>> start

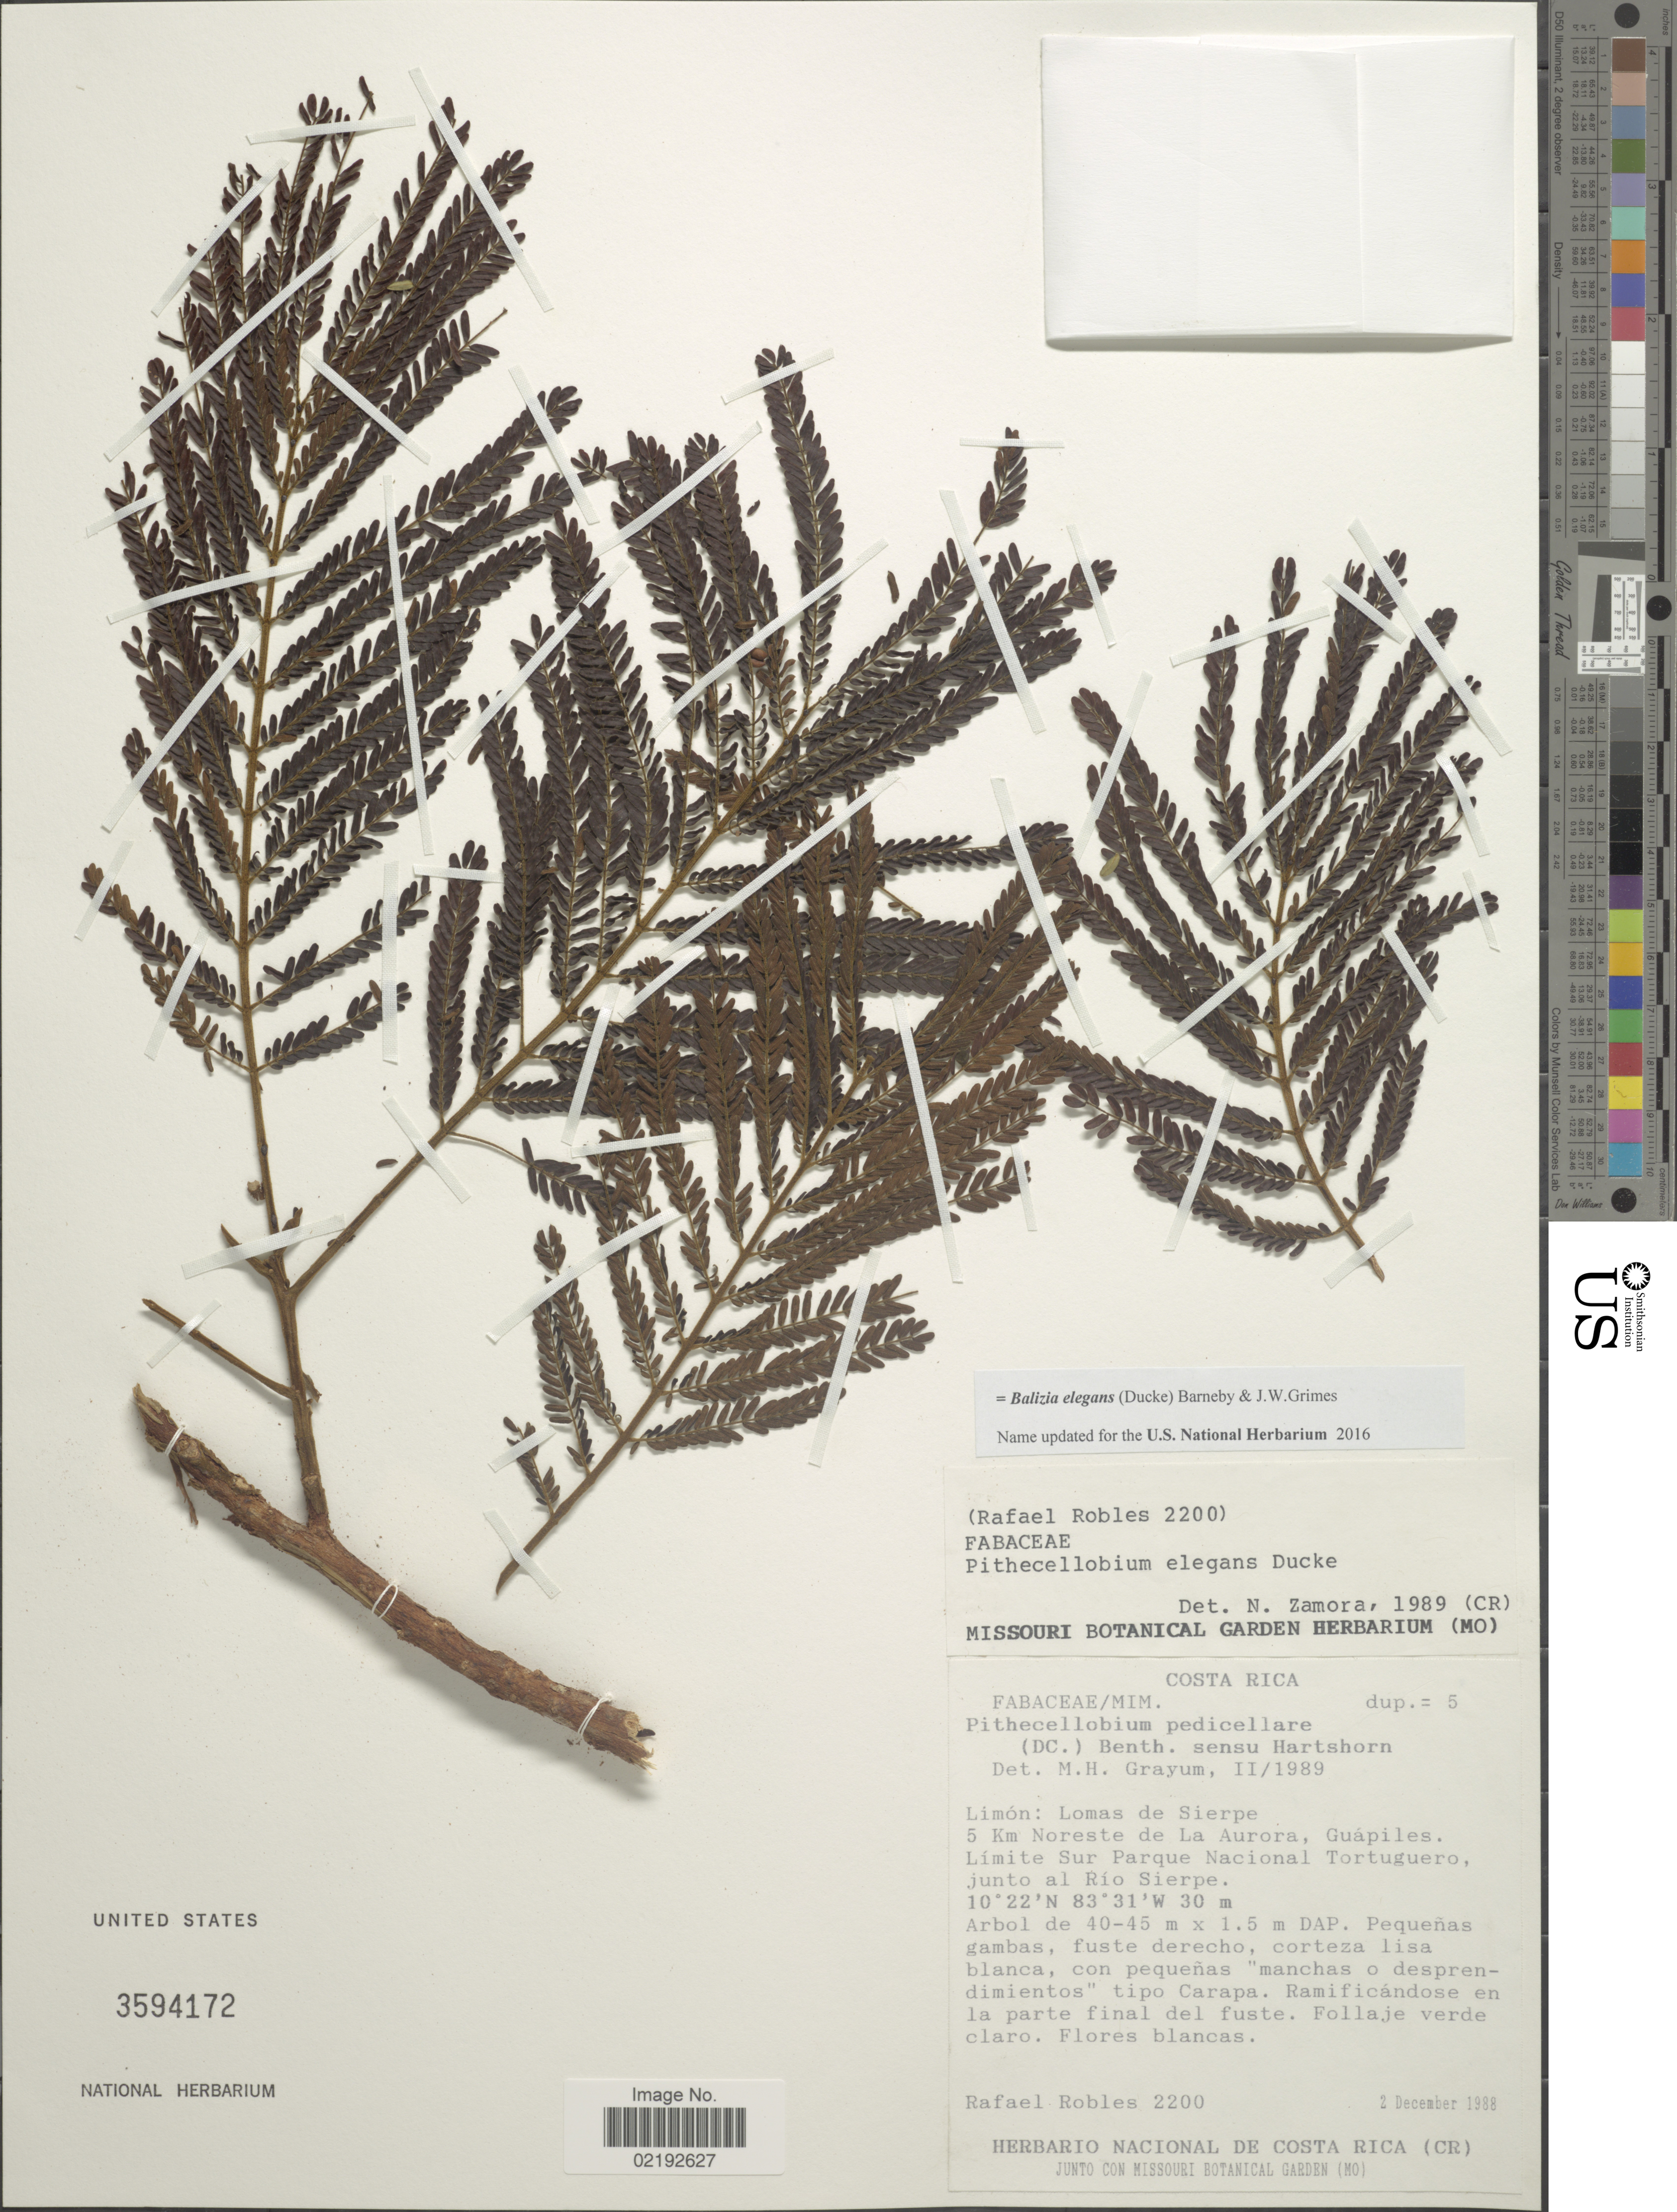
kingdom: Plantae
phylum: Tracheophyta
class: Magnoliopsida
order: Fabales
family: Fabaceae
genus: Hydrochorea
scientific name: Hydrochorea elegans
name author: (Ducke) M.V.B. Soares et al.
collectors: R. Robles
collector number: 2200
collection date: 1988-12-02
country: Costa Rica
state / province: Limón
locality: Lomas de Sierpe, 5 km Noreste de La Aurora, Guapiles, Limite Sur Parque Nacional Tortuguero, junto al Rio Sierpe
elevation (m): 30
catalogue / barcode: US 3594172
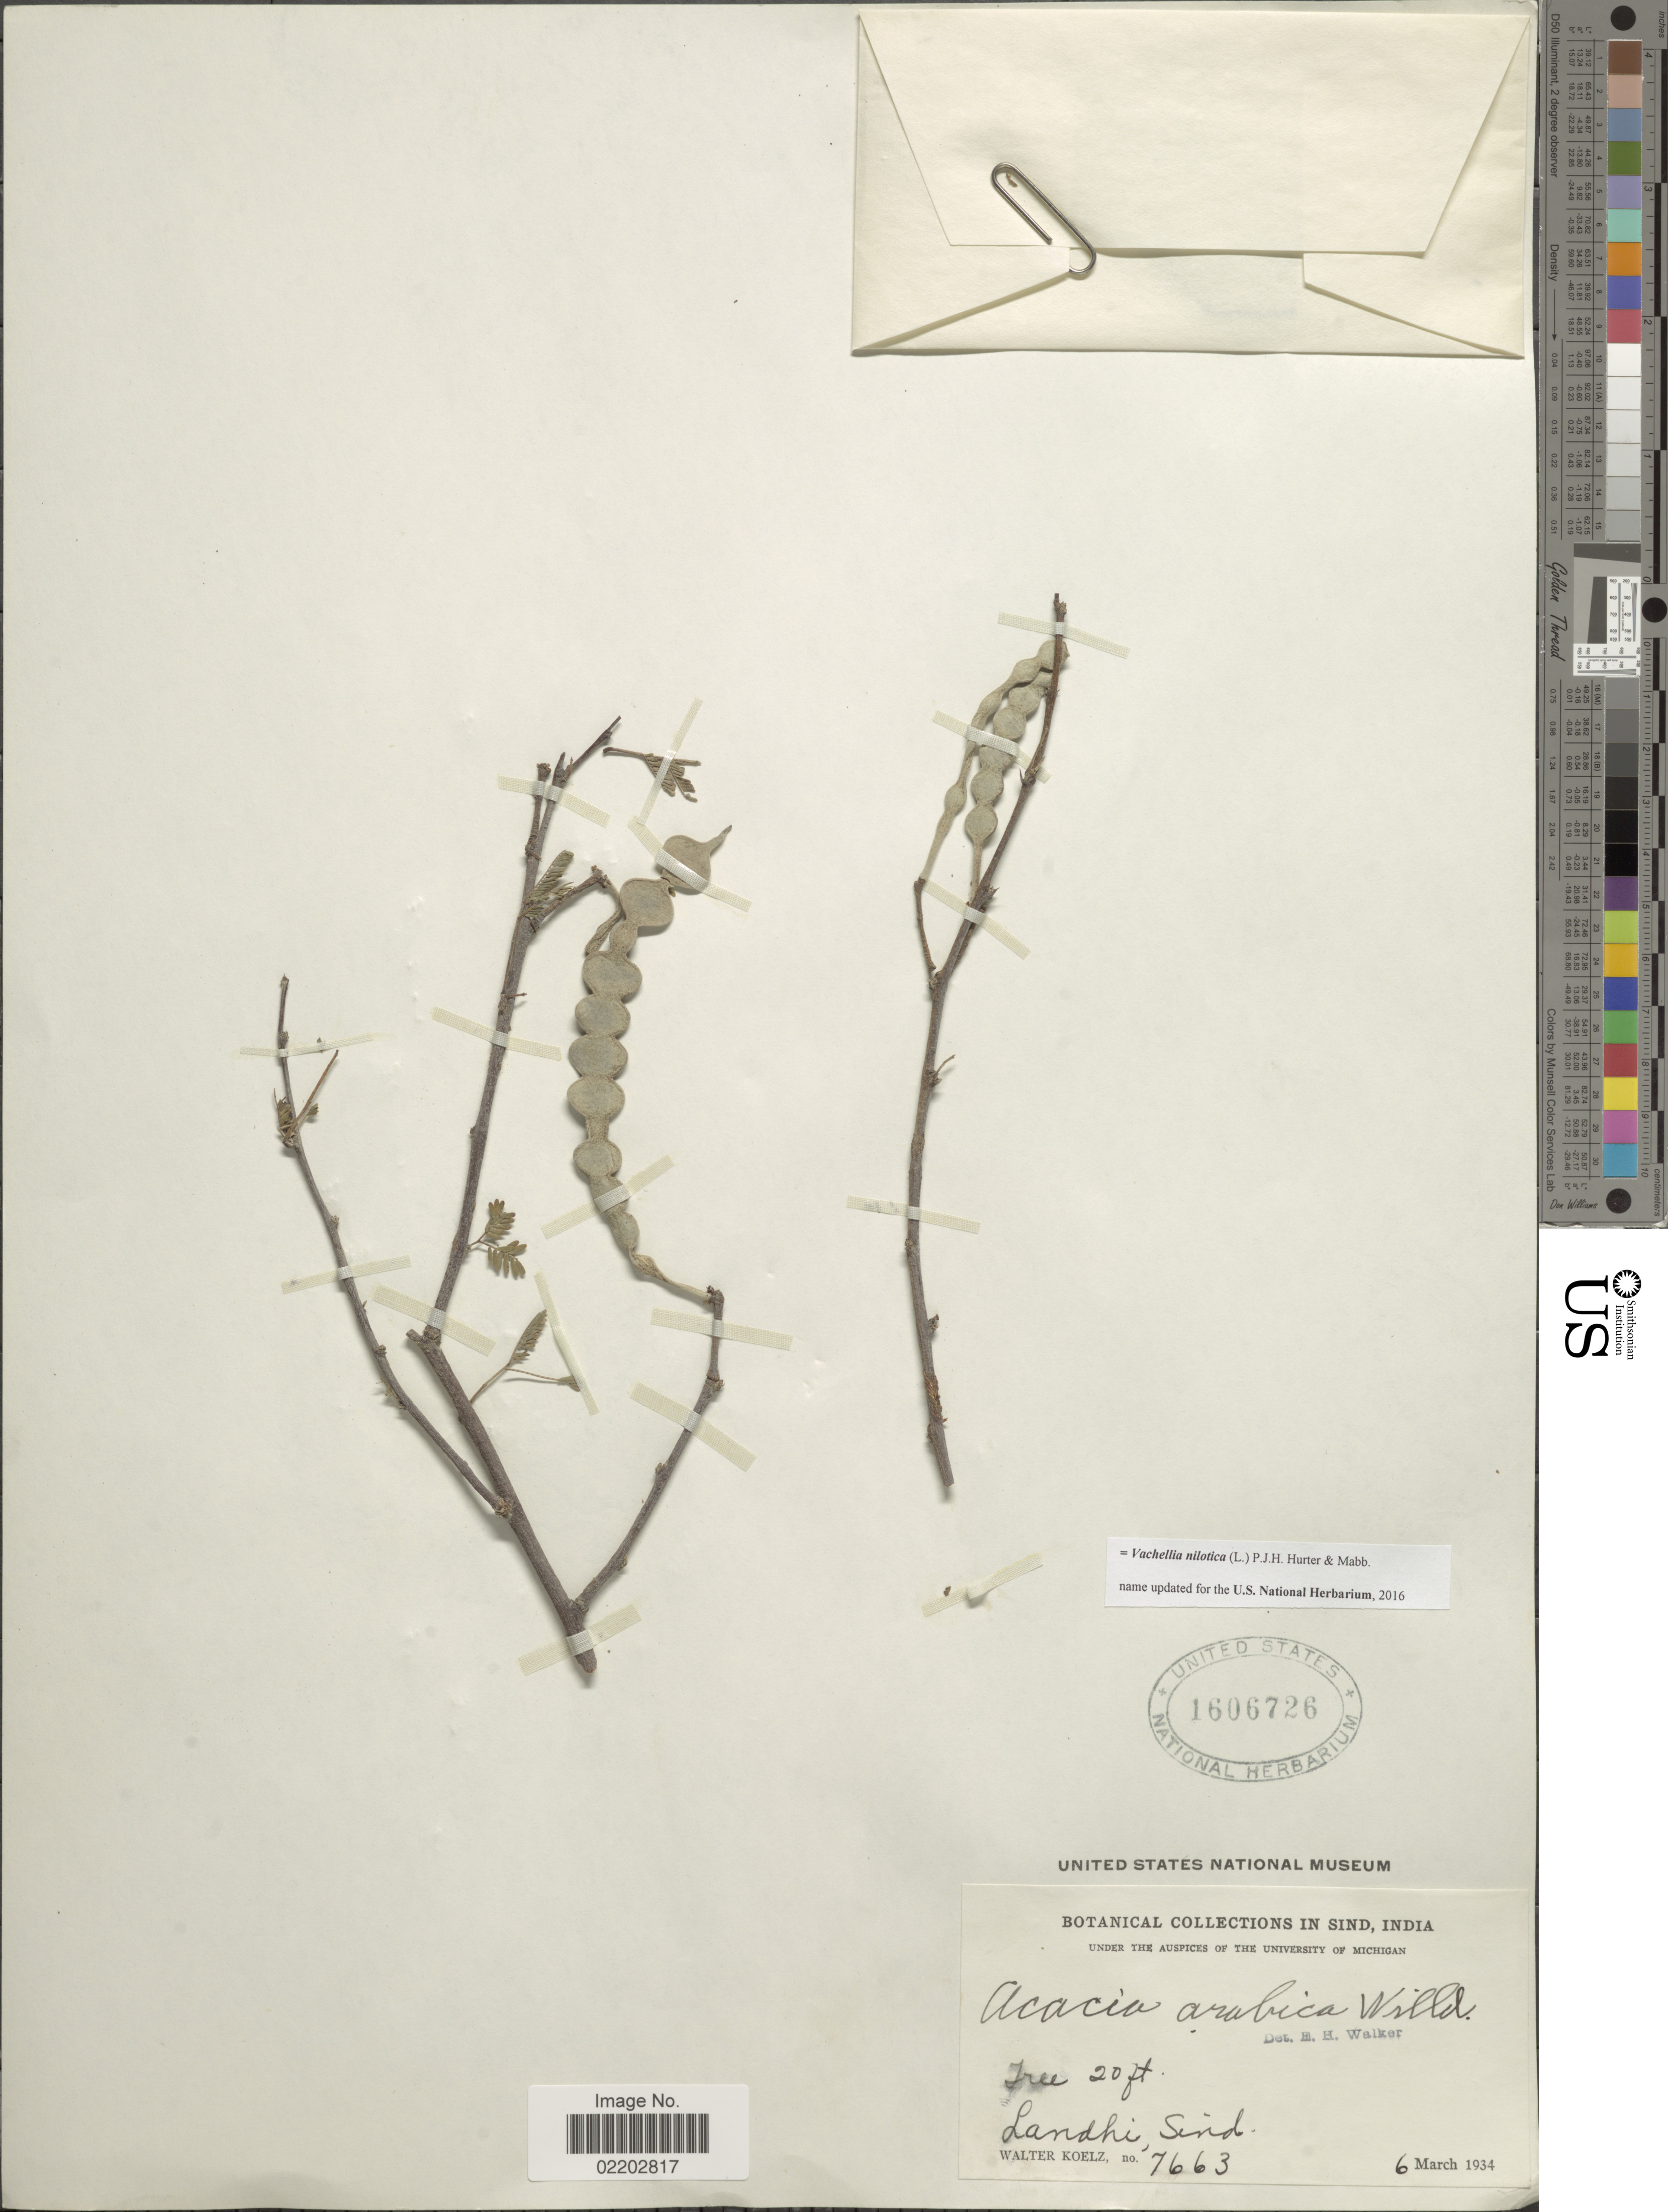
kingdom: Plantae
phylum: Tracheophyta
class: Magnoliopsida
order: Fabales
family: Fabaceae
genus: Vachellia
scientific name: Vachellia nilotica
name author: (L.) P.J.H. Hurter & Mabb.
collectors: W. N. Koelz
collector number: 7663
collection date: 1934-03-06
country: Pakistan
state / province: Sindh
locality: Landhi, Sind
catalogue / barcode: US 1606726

>> end

§ **TASK DETAILS**
Recast all of the data above as a two-column Markdown table headed No. and Entry, putting each line in its own numbered row and skipping any blank lines. Omit the pictures from the table.

§ **RESULT**
| No. | Entry |
|---|---|
| 1 | kingdom: Plantae |
| 2 | phylum: Tracheophyta |
| 3 | class: Magnoliopsida |
| 4 | order: Fabales |
| 5 | family: Fabaceae |
| 6 | genus: Hydrochorea |
| 7 | scientific name: Hydrochorea elegans |
| 8 | name author: (Ducke) M.V.B. Soares et al. |
| 9 | collectors: R. Robles |
| 10 | collector number: 2200 |
| 11 | collection date: 1988-12-02 |
| 12 | country: Costa Rica |
| 13 | state / province: Limón |
| 14 | locality: Lomas de Sierpe, 5 km Noreste de La Aurora, Guapiles, Limite Sur Parque Nacional Tortuguero, junto al Rio Sierpe |
| 15 | elevation (m): 30 |
| 16 | catalogue / barcode: US 3594172 |
| 17 | kingdom: Plantae |
| 18 | phylum: Tracheophyta |
| 19 | class: Magnoliopsida |
| 20 | order: Fabales |
| 21 | family: Fabaceae |
| 22 | genus: Vachellia |
| 23 | scientific name: Vachellia nilotica |
| 24 | name author: (L.) P.J.H. Hurter & Mabb. |
| 25 | collectors: W. N. Koelz |
| 26 | collector number: 7663 |
| 27 | collection date: 1934-03-06 |
| 28 | country: Pakistan |
| 29 | state / province: Sindh |
| 30 | locality: Landhi, Sind |
| 31 | catalogue / barcode: US 1606726 |